Человек не отваживается быть собой во весь рост, это настолько трудно, что попросту не нужно для обычной жизни.

Затем и требуется философия — чтобы совершать первоусилие понимания, разрушительное по отношению ко всему, что ему препятствует. Она преодолевает человеческое — ради ещё более человеческого.

«…философия со своими ворошениями и сомнениями всегда идёт в разрез с каким-то фундаментальным замыслом природы, приобретшим в социуме форму закона и принуждения».

И тут — один из ведущих парадоксов, на которых строится (скорее уж — из которых растёт) философствование Варавы: философия (как и сам человек) начинается «с непонятного», чтобы… к непонятному и привести.
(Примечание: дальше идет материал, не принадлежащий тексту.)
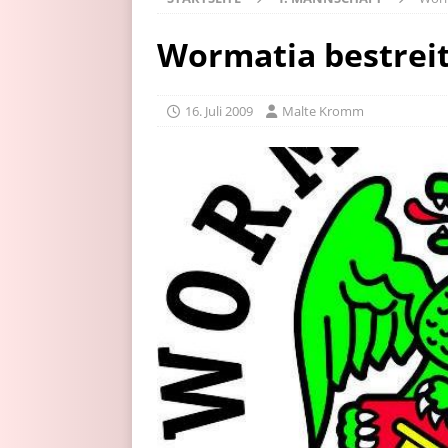
Wormatia bestreit
16. Juli 2009
Malte Kromm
Просто на более высоком уровне прорефлектированности, что ли.

Варава — из тех исчезающе-немногих мыслителей нашего времени, кто настаивает на необходимости — принципиальной, мыслепорождающей, культурообразующей, человекосозидающей необходимости — не только понимания, но и непонимания, замирания и остановки перед тайной. Не только на смелости разума, но и на (не противоречащем смелости и даже требующем её!) его смирении.
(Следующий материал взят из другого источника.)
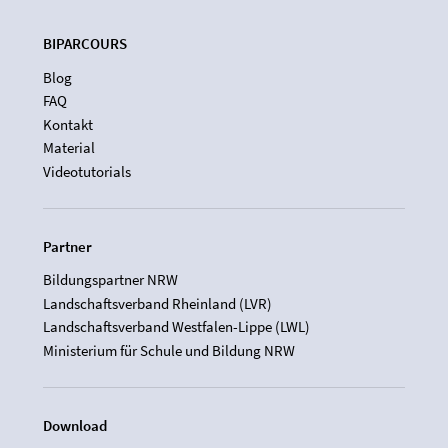
BIPARCOURS
Blog
FAQ
Kontakt
Material
Videotutorials
Partner
Bildungspartner NRW
Landschaftsverband Rheinland (LVR)
Landschaftsverband Westfalen-Lippe (LWL)
Ministerium für Schule und Bildung NRW
Download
«Чего нам точно не хватает, — говорит он в начале самого систематичного и выстроенного из текстов своей книги, — так это ясного осознания того, что мы живём в непонятном и непонятом мире. Если философия и должна что-то прояснять, то именно это положение».

Сквозь понятийные инерции и защитные системы обыденного сознания Варава пробивается к первокорням философствования, уходящим в изначальные тревоги человека, его незащищённость, его смертность, его охваченность превосходящим человеческое разумение мирозданием.
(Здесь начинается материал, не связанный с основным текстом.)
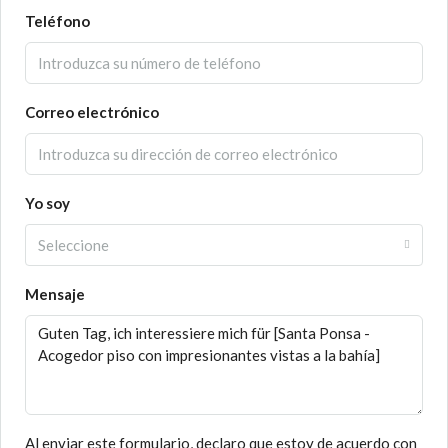
Teléfono
Correo electrónico
Yo soy
Seleccione
Mensaje
Al enviar este formulario, declaro que estoy de acuerdo con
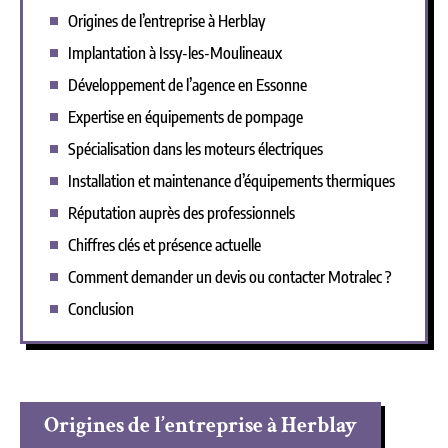
Origines de l’entreprise à Herblay
Implantation à Issy-les-Moulineaux
Développement de l’agence en Essonne
Expertise en équipements de pompage
Spécialisation dans les moteurs électriques
Installation et maintenance d’équipements thermiques
Réputation auprès des professionnels
Chiffres clés et présence actuelle
Comment demander un devis ou contacter Motralec ?
Conclusion
Origines de l’entreprise à Herblay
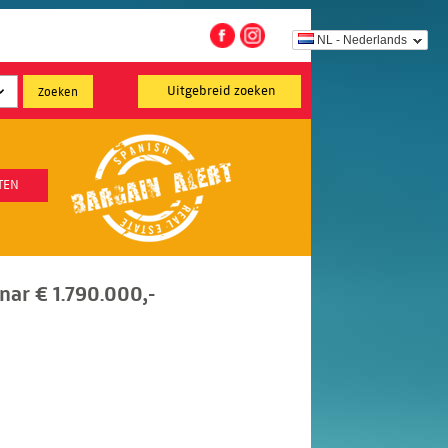
NL - Nederlands
Uitgebreid zoeken
TEN
ar € 1.790.000,-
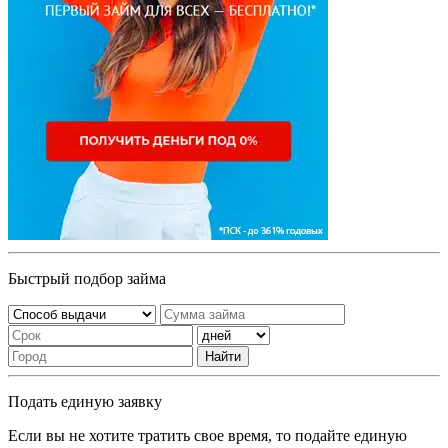
Быстрый подбор займа
Найти
Подать единую заявку
Если вы не хотите тратить свое время, то подайте единую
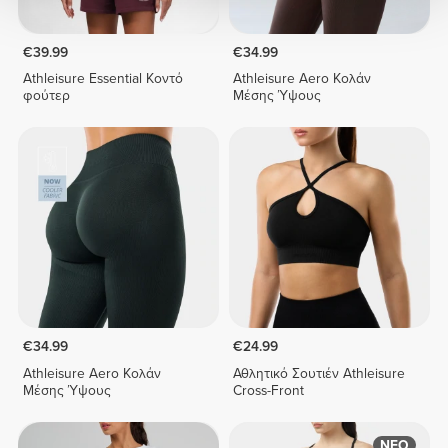
€39.99
€34.99
Athleisure Essential Κοντό
Athleisure Aero Κολάν
φούτερ
Μέσης Ύψους
€34.99
€24.99
Athleisure Aero Κολάν
Αθλητικό Σουτιέν Athleisure
Μέσης Ύψους
Cross-Front
ΝΕΟ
И тупики (честные — без самообманов, без добровольной слепоты), и растерянность, и уязвлённость для него входят в число порождающих условий мысли, более того — необходимых её порождающих условий. Он активно работает с тем, что Михаил Эпштейн называет философскими чувствами: с удивлением, со скорбью и страданиями, с надеждой (и с вопрошанием как человеческим состоянием, модусом восприятия), выявляет их смыслопорождающий потенциал.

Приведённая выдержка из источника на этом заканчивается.